Vuoi sapere come deframmentare il disco rigido del PC? Te lo spiego io in questo articolo.

Il computer, dopo parecchi mesi d’utilizzo, inizia a diventare più lento. In genere il rallentamento è dovuto all’installazione di nuovi programmi che partono in modo automatico ad ogni riavvio del computer oppure al fatto che i file salvati siano sparsi nell’hard disk.

I file, quando vengono memorizzati, tipicamente non sono scritti in modo contiguo. Ossia un bit vicino all’altro, perché non c’è uno spazio sul disco abbastanza grande per ospitare l’intero file in una zona precisa del disco. Questo succede spesso per file di grandi dimensioni. Come i video che possono occupare anche centinaia di MegaByte (MB) se non GigaByte (GB).

In questo caso il file viene memorizzato in diverse zone dell’hard disk. E quando lo si vuole riprodurre, la testina di lettura si sposta da una parte all’altra del disco. Il problema è più marcato quando si aprono dei programmi come un client di posta elettronica che ha delle caselle molto grandi oppure un programma come Word che si appoggia su numerosi file.

Deframmentare il disco rigido del PC

Per rendere l’hard disk più veloce si possono spostare i file in modo che essi siano contigui.
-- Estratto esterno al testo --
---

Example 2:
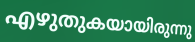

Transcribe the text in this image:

എഴുതുകയായിരുന്നു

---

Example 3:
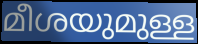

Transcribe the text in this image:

മീശയുമുള്ള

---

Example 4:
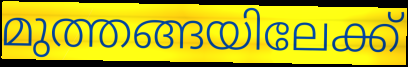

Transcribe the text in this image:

മുത്തങ്ങയിലേക്ക്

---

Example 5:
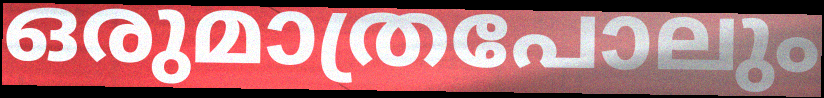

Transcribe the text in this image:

ഒരുമാത്രപോലും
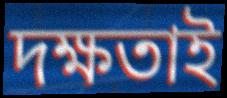
দক্ষতাই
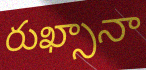
రుఖ్సానా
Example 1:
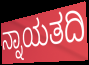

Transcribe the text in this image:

ನ್ನಾಯತದಿ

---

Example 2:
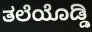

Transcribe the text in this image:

ತಲೆಯೊಡ್ಡಿ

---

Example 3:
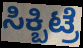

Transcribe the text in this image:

ಸಿಕ್ಬಿಟ್ರೆ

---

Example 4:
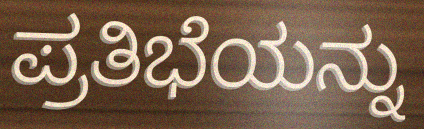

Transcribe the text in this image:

ಪ್ರತಿಭೆಯನ್ನು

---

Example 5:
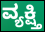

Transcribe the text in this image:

ವ್ಯಕ್ಷ್ತಿ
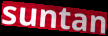
suntan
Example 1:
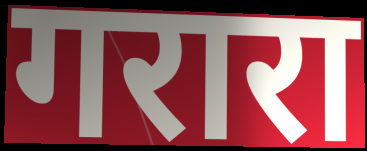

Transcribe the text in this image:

गरारा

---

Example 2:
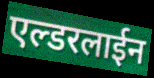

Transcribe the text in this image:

एल्डरलाईन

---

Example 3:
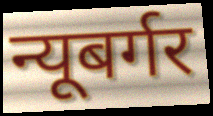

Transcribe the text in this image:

न्यूबर्गर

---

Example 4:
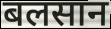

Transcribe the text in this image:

बलसान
Questa operazione, chiamata deframmentazione, è un po’ lenta e va fatta durante la pausa pranzo o quando il computer non è in uso.
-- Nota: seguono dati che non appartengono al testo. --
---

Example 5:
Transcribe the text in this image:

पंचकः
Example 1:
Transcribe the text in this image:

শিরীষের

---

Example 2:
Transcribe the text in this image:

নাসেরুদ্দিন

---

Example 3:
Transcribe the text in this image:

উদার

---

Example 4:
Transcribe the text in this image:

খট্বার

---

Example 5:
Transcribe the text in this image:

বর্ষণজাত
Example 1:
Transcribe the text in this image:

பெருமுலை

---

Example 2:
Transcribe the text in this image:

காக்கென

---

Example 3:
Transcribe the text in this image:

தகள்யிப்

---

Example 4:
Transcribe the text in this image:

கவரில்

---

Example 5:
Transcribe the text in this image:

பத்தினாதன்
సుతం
In Windows, a partire da Windows 95 fino a Windows Vista, è incluso uno strumento per la deframmentazione. Se utilizzi ancora una di queste vecchie versioni di Windows puoi deframmentare il disco rigido semplicemente andando sulle Risorse del Computer. Poi clicca col tasto destro del mouse sull’unità disco locale C. Quindi scegli Proprietà, poi Strumenti ed Esegui Defrag.

A questo punto ti verranno mostrate le unità disco presenti nel proprio computer. Devi seleziona il disco che intendi deframmentare e premere sul pulsante Analizza. Se il disco ha una grande parte dei file frammentati, è consigliabile avviare l’operazione di deframmentazione. Dopo averla avviata, occorrerà attendere del tempo prima che il compito del programma sia terminato. Ci vorrà molto se il disco ha parecchi file frammentati, mentre sarà più rapido se la frammentazione è ridotta.
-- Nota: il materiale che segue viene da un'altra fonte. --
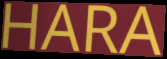
HARA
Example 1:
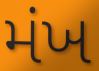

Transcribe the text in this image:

મંખ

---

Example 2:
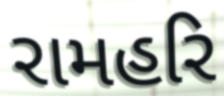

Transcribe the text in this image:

રામહરિ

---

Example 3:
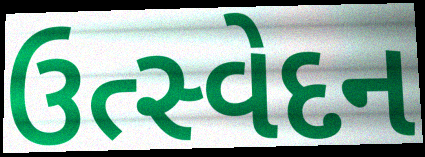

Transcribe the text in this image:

C’è da dire che lo strumento offerto da Windows è piuttosto lento rispetto ad altri tool per la deframmentazione gratuiti e a pagamento. Uno dei migliori è Defraggler. Veloce, gratis e leggero funziona sia su Windows XP, Vista e Seven. A pagamento invece c’è l’ottimo O&O Defrag disponibile anche in una versione gratuita chiamata Free Edition.

Se, invece, utilizzi un sistema operativo più nuovo (da Windows 7 in poi) devi fare poco o nulla. Questo perché da Windows 7 Microsoft ha incluso una funzione di deframmentazione automatica. Questa funzione riordina i file sul disco rigido ed ottimizza le prestazioni del PC in maniera del tutto automatica.